# RECORDS FOR THE TASK:
⟨

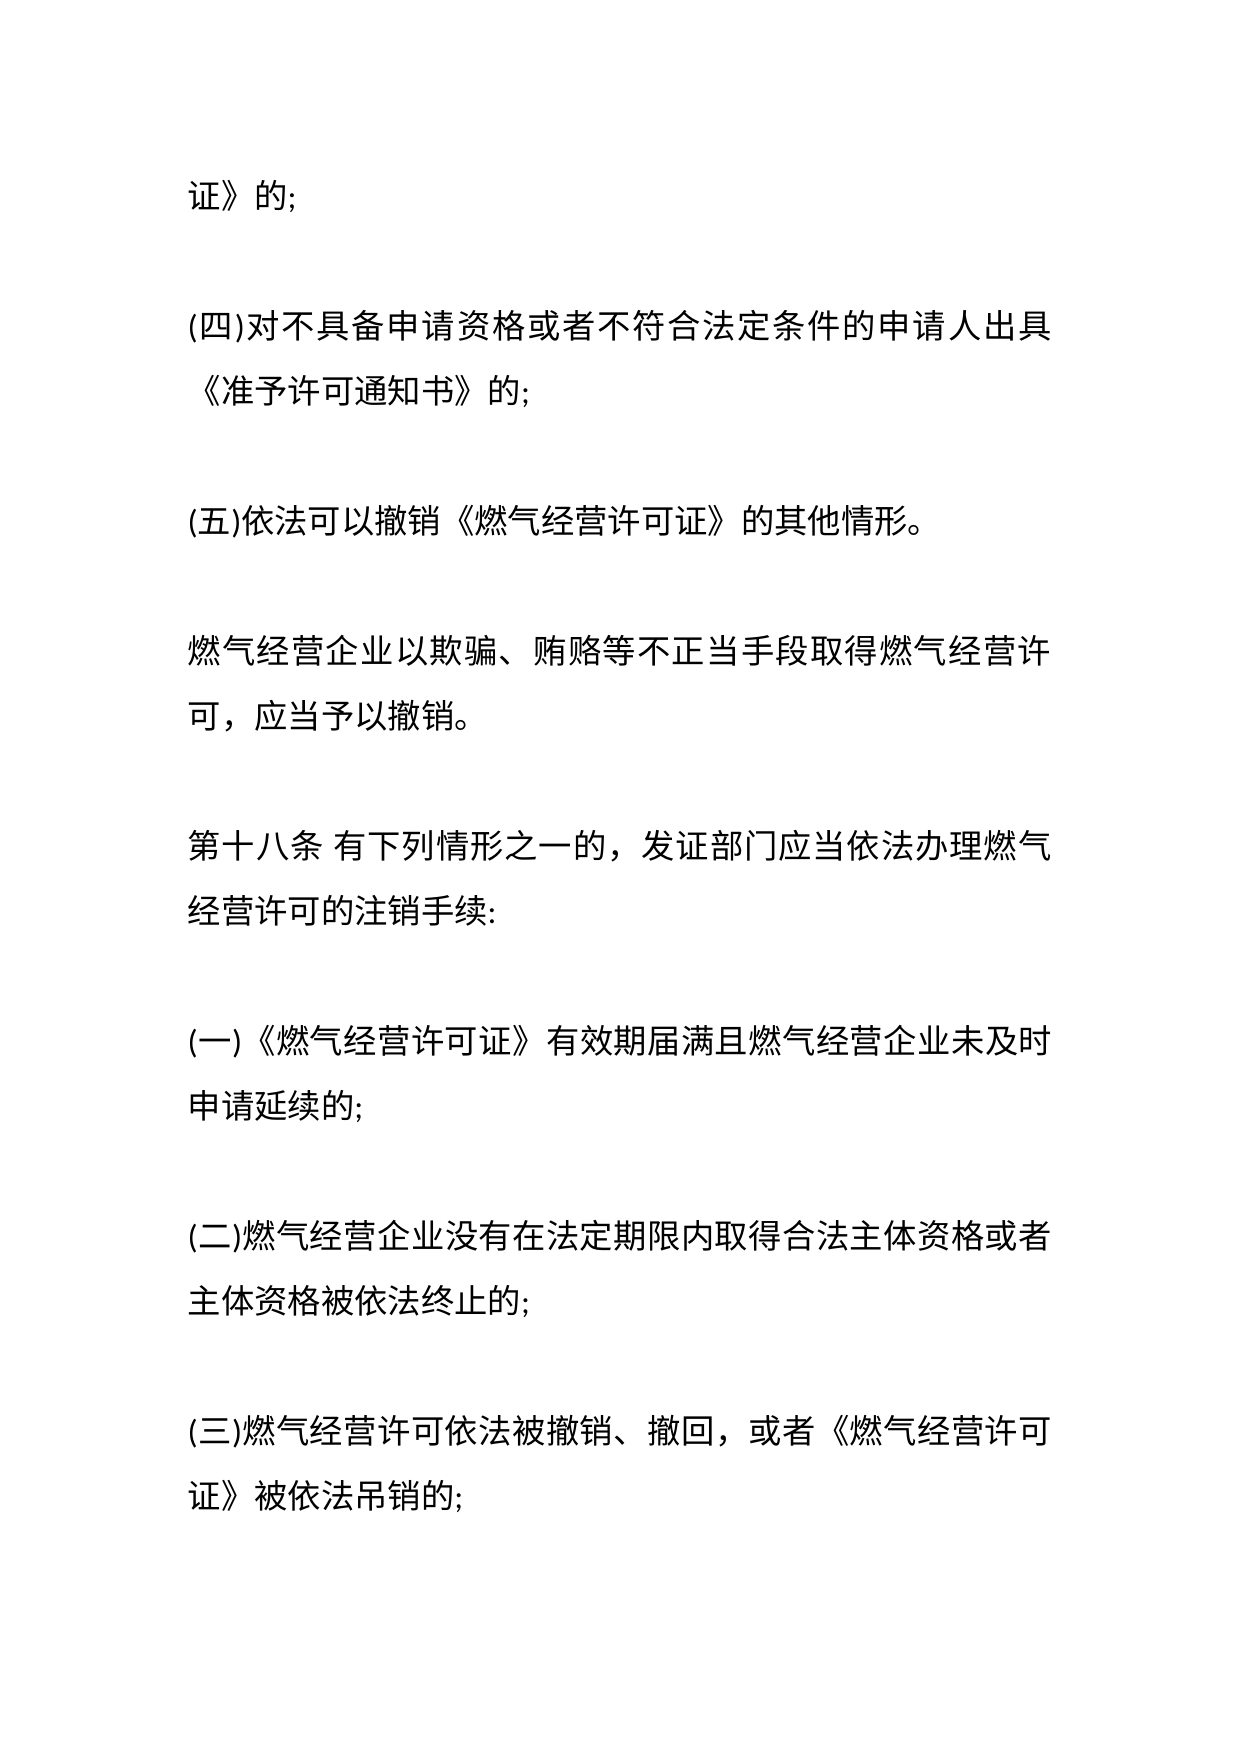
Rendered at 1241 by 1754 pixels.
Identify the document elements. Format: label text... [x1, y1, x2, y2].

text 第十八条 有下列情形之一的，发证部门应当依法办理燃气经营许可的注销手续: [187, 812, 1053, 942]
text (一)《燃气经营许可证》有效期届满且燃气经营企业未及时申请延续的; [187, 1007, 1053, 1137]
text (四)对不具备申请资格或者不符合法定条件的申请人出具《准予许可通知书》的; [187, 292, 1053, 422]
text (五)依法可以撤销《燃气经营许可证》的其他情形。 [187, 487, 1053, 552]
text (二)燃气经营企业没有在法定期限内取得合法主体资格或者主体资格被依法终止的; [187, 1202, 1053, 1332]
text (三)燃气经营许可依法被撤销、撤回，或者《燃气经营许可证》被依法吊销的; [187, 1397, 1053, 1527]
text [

⟩
⟨

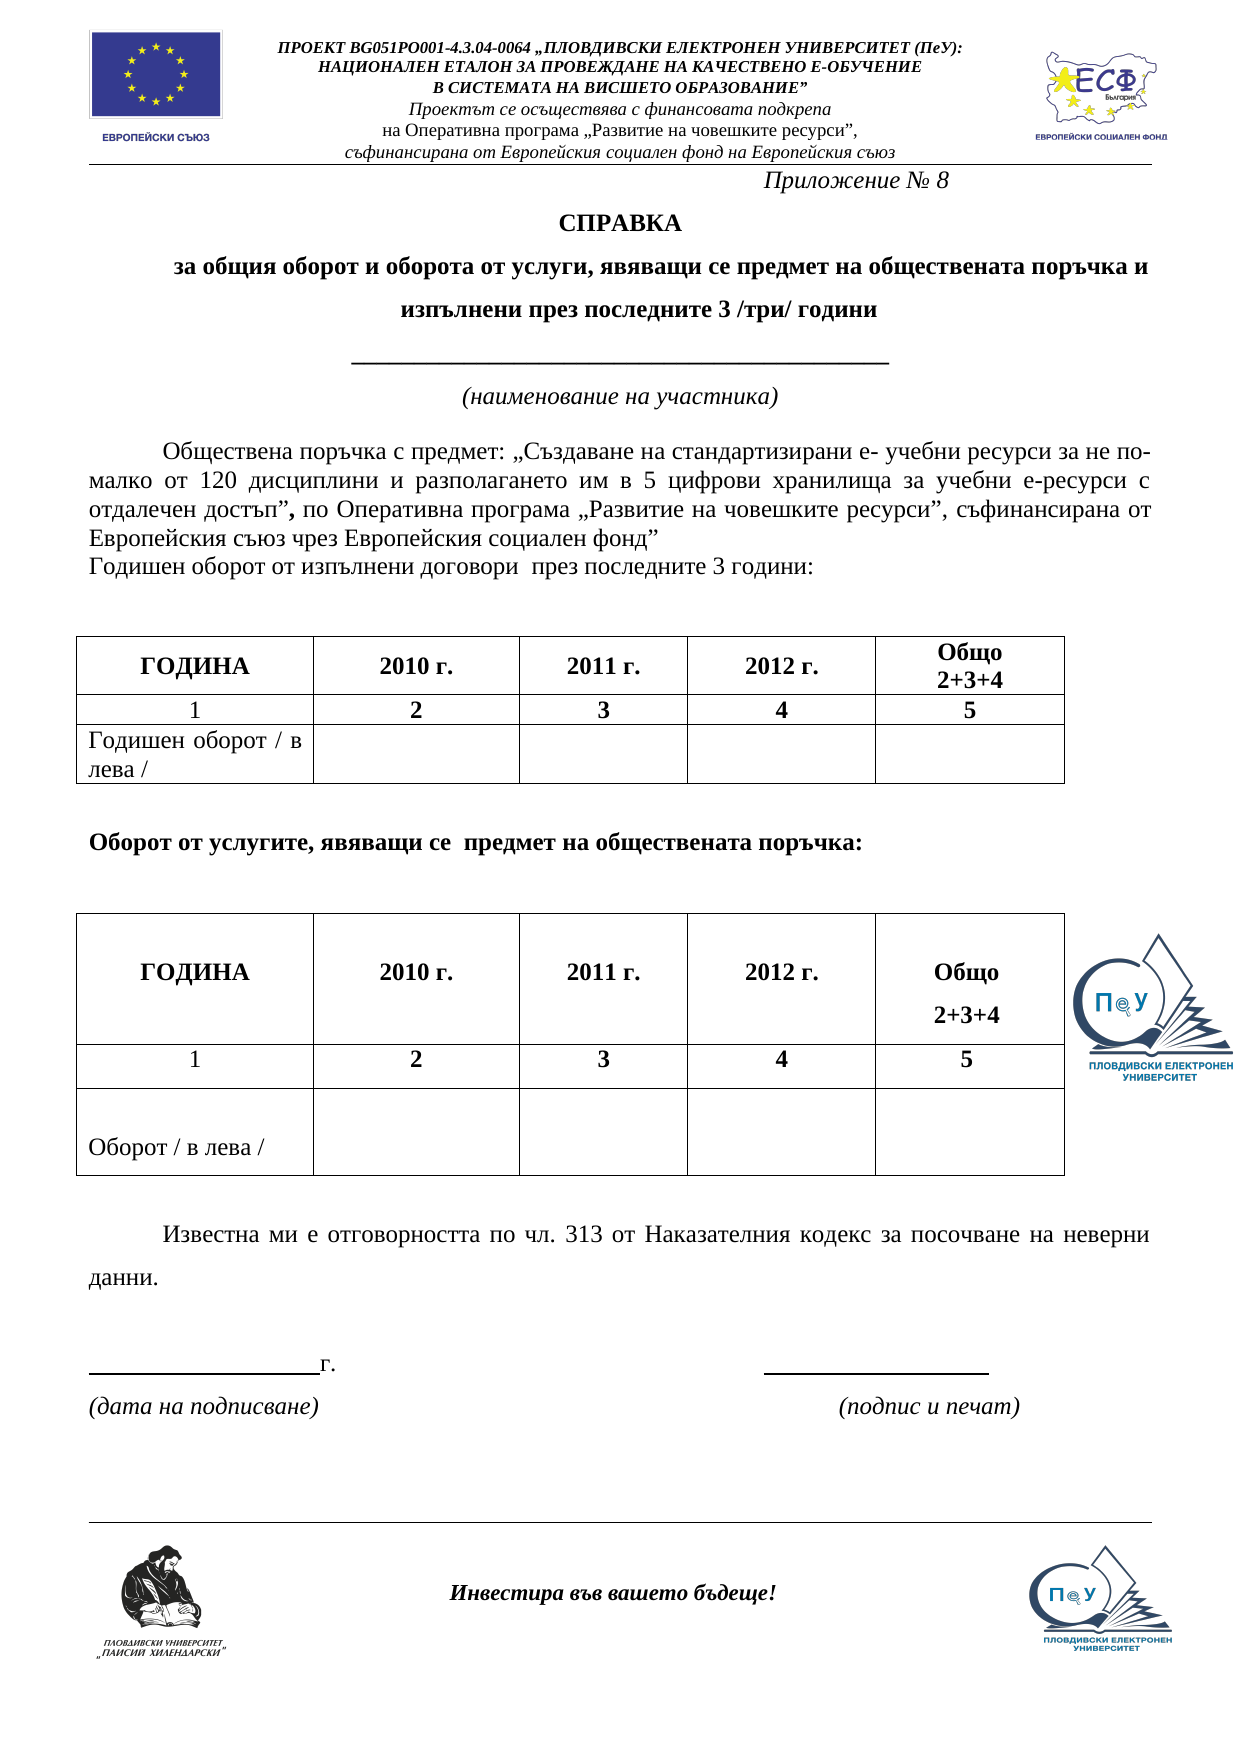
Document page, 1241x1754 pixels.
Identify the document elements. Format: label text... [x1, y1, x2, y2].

⟩

# EXERCISE:
Check the listing above for lines containing the string "pixels", and copy each one.

# RESULT FOR THIS EXERCISE:
Rendered at 1241 by 1754 pixels.
Document page, 1241x1754 pixels.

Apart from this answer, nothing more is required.